***** 已知信息

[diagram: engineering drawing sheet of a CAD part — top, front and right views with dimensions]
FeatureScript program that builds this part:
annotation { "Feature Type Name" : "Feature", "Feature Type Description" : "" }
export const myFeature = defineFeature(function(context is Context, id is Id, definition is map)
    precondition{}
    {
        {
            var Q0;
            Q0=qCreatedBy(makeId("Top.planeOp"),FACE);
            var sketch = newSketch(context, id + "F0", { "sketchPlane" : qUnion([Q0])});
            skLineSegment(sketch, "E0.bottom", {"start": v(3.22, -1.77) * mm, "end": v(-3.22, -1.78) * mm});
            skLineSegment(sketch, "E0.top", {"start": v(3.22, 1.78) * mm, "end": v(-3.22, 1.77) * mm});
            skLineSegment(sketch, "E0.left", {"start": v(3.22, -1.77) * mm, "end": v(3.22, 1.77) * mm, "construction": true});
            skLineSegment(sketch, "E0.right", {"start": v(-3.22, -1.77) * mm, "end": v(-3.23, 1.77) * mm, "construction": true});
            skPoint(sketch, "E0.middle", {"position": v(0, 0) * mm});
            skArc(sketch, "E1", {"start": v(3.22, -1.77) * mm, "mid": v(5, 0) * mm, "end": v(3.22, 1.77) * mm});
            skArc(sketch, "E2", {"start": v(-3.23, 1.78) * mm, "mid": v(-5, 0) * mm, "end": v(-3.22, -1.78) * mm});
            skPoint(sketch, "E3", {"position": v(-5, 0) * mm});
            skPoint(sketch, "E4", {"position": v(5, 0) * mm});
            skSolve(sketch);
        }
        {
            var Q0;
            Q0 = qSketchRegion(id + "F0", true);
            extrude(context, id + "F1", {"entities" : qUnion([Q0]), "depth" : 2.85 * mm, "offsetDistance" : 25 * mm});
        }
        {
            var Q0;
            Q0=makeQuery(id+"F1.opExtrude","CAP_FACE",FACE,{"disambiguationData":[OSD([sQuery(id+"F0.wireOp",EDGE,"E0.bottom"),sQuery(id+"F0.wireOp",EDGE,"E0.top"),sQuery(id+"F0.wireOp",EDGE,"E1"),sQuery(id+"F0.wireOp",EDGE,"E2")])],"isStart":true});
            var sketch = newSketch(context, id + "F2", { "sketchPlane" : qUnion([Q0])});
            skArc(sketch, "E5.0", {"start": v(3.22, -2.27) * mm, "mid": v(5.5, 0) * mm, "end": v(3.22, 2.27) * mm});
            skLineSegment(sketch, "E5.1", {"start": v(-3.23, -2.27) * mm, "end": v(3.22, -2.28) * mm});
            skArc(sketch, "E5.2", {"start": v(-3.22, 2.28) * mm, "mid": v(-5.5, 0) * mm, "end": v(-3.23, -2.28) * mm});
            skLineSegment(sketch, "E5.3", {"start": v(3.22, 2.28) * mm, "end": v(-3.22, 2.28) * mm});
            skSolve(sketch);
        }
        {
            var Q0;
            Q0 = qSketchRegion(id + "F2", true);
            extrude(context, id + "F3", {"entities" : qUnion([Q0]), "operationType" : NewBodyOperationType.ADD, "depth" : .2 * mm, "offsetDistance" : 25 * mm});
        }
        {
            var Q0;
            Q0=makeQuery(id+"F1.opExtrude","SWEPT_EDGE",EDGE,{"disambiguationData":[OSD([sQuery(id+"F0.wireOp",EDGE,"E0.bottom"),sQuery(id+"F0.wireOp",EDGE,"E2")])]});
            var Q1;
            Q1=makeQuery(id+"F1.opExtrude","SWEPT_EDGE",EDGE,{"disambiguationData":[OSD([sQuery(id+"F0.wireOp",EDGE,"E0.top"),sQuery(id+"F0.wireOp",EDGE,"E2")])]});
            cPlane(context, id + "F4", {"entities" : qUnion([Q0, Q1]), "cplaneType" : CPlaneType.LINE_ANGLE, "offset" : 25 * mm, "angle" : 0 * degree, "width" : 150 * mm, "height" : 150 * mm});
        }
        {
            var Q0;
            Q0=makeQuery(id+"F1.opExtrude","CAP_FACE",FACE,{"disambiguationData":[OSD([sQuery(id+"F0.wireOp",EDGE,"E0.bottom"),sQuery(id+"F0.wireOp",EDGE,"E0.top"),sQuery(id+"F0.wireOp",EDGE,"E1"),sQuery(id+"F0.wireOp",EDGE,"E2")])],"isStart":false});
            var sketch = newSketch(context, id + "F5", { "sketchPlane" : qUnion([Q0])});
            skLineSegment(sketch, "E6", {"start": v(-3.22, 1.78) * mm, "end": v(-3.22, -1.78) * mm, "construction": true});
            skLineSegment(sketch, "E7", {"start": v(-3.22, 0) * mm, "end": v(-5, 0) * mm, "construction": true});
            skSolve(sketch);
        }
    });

**********

#### [题目]
请数一数上面这些行里有多少行含有字符串“part”，区分大小写，只写出行数。

#### [解答]
2